**SOURCE DOCUMENT:**
This is what I did; I used Django Settings to ensure I can change them in runtime; it may be useful for someone that falls in this thread:
from django.conf import settings
from rest_framework.pagination import PageNumberPagination
from rest_framework.response import Response
class CustomHeaderPagination(PageNumberPagination):
"""
This Serializer is used to put the count, next and prev in the headers.
Code taken from: https://github.com/tbeadle/django-rest-framework-link-header-pagination
"""
page_size = None
page_size_query_param = 'page_size'
def get_paginated_response(self, data):
next_url = self.get_next_link() or ''
prev_url = self.get_previous_link() or ''
count = self.page.paginator.count
headers = {
'next': next_url,
'prev': prev_url,
'count': count
}
return Response(data, headers=headers)
def get_page_size(self, request):
"""

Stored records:
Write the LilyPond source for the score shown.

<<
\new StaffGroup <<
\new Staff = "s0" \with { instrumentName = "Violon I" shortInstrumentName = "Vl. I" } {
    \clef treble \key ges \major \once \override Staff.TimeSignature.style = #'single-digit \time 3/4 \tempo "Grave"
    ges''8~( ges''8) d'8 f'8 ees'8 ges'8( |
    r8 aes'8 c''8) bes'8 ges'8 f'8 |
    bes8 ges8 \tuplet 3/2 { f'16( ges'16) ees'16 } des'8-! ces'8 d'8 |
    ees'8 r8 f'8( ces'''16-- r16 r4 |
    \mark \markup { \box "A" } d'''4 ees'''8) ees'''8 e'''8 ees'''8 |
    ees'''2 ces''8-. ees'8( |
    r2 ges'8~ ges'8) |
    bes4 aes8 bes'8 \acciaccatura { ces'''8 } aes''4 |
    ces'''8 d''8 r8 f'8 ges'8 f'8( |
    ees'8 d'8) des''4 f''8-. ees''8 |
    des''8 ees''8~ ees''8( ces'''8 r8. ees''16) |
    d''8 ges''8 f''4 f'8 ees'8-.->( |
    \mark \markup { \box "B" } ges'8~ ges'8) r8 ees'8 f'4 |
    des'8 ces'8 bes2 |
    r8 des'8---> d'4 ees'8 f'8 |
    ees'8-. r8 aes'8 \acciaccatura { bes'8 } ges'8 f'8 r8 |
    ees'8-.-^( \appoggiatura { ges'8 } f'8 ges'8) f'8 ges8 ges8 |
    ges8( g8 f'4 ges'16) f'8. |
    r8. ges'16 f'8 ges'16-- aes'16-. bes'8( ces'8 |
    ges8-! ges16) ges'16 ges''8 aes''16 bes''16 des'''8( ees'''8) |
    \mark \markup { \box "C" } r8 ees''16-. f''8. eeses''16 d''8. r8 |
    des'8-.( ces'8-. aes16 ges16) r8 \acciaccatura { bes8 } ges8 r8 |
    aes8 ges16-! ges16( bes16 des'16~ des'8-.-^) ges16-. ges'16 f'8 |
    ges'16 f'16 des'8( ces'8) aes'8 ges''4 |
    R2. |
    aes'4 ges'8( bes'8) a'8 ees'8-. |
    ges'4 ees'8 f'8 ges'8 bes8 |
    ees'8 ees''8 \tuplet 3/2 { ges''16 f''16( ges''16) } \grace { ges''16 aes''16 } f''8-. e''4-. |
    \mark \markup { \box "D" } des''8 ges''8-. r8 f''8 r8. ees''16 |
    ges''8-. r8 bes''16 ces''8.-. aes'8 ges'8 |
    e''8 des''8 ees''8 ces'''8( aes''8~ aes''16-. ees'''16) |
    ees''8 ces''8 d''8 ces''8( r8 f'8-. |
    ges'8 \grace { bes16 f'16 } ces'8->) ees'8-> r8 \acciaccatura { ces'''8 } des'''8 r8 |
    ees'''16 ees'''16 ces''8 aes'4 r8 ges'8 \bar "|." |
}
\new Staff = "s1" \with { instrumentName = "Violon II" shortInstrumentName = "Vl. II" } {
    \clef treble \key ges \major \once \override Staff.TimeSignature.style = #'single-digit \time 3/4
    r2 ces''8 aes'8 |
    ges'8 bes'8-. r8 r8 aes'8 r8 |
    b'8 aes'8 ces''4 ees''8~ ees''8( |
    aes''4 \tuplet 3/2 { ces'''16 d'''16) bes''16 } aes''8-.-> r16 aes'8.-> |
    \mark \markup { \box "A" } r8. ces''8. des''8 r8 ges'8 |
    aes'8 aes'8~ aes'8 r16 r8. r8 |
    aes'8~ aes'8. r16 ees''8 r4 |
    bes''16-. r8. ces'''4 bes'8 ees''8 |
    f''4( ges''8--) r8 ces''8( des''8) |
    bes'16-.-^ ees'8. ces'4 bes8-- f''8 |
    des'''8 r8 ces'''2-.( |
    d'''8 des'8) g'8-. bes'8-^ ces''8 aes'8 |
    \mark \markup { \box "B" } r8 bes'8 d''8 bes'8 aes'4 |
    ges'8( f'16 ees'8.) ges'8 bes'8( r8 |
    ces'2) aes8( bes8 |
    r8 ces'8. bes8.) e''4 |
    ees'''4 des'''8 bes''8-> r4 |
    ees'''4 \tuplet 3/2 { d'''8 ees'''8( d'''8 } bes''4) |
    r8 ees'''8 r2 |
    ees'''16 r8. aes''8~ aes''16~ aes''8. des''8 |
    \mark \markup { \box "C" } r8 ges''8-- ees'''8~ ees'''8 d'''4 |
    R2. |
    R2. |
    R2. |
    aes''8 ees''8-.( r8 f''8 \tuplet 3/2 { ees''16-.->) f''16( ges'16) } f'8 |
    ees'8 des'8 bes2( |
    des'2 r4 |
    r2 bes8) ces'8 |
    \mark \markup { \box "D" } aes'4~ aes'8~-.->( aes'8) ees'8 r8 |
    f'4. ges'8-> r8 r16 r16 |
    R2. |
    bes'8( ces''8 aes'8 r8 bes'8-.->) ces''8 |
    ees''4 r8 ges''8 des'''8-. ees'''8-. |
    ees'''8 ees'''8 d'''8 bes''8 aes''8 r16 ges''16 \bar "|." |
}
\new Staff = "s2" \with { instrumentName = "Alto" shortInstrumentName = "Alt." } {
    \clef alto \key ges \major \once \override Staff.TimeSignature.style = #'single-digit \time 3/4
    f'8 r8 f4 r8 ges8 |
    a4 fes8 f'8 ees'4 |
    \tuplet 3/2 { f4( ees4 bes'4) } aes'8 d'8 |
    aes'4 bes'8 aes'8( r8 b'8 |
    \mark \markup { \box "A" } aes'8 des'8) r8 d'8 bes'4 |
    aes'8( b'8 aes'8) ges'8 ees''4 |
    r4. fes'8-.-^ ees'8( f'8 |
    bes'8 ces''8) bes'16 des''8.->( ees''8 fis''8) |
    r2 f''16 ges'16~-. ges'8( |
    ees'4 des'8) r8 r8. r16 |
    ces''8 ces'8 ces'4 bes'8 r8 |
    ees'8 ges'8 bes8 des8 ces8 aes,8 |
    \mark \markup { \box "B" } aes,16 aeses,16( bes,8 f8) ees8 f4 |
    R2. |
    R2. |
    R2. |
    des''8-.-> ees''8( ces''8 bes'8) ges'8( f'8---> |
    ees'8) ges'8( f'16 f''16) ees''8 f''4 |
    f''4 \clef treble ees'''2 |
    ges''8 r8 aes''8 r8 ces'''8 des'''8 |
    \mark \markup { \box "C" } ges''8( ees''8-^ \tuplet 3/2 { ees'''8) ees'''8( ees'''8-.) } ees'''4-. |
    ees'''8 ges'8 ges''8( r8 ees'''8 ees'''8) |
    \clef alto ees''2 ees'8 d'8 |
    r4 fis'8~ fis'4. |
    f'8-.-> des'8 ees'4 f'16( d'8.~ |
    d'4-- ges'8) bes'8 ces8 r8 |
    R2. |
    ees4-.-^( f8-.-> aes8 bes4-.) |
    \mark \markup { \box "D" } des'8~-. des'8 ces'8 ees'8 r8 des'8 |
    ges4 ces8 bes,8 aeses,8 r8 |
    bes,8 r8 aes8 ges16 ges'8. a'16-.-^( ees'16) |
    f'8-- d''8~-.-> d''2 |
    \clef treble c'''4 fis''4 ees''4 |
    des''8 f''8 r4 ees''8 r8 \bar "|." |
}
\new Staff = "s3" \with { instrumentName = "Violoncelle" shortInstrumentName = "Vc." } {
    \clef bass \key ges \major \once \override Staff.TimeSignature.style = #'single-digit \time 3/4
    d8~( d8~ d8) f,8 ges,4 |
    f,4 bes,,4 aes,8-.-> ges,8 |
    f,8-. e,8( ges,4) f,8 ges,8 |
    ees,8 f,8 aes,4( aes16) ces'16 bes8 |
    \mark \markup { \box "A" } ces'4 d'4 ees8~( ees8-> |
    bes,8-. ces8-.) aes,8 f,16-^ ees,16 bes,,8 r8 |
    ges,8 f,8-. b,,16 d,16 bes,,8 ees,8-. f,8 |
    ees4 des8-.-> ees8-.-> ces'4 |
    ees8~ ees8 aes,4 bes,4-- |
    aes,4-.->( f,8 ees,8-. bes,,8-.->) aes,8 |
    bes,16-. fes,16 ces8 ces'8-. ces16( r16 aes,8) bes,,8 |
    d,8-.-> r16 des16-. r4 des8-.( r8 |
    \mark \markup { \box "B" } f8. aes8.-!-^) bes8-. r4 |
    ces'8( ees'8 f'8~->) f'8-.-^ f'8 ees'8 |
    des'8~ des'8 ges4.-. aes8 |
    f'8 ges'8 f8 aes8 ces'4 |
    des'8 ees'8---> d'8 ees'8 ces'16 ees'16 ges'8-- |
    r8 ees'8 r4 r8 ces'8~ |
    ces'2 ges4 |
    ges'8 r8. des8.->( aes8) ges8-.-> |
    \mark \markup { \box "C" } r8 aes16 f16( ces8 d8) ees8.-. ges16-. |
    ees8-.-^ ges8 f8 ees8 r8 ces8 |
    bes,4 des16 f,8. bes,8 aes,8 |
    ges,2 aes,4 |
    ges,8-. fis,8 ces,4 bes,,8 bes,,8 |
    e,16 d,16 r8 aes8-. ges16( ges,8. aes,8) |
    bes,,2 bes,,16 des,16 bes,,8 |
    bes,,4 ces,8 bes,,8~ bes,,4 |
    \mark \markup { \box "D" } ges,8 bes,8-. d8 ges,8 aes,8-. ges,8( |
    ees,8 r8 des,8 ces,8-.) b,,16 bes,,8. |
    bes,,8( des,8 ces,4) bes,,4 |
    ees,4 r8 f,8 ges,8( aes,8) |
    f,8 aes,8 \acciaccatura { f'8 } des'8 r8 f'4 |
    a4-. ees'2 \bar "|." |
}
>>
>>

**EXERCISE:** Print the portion of the Django pagination post starting at "page_size = None" and ending at "return Response(data, headers=headers)".

**SOLUTION TO THIS TASK:**
page_size = None
page_size_query_param = 'page_size'
def get_paginated_response(self, data):
next_url = self.get_next_link() or ''
prev_url = self.get_previous_link() or ''
count = self.page.paginator.count
headers = {
'next': next_url,
'prev': prev_url,
'count': count
}
return Response(data, headers=headers)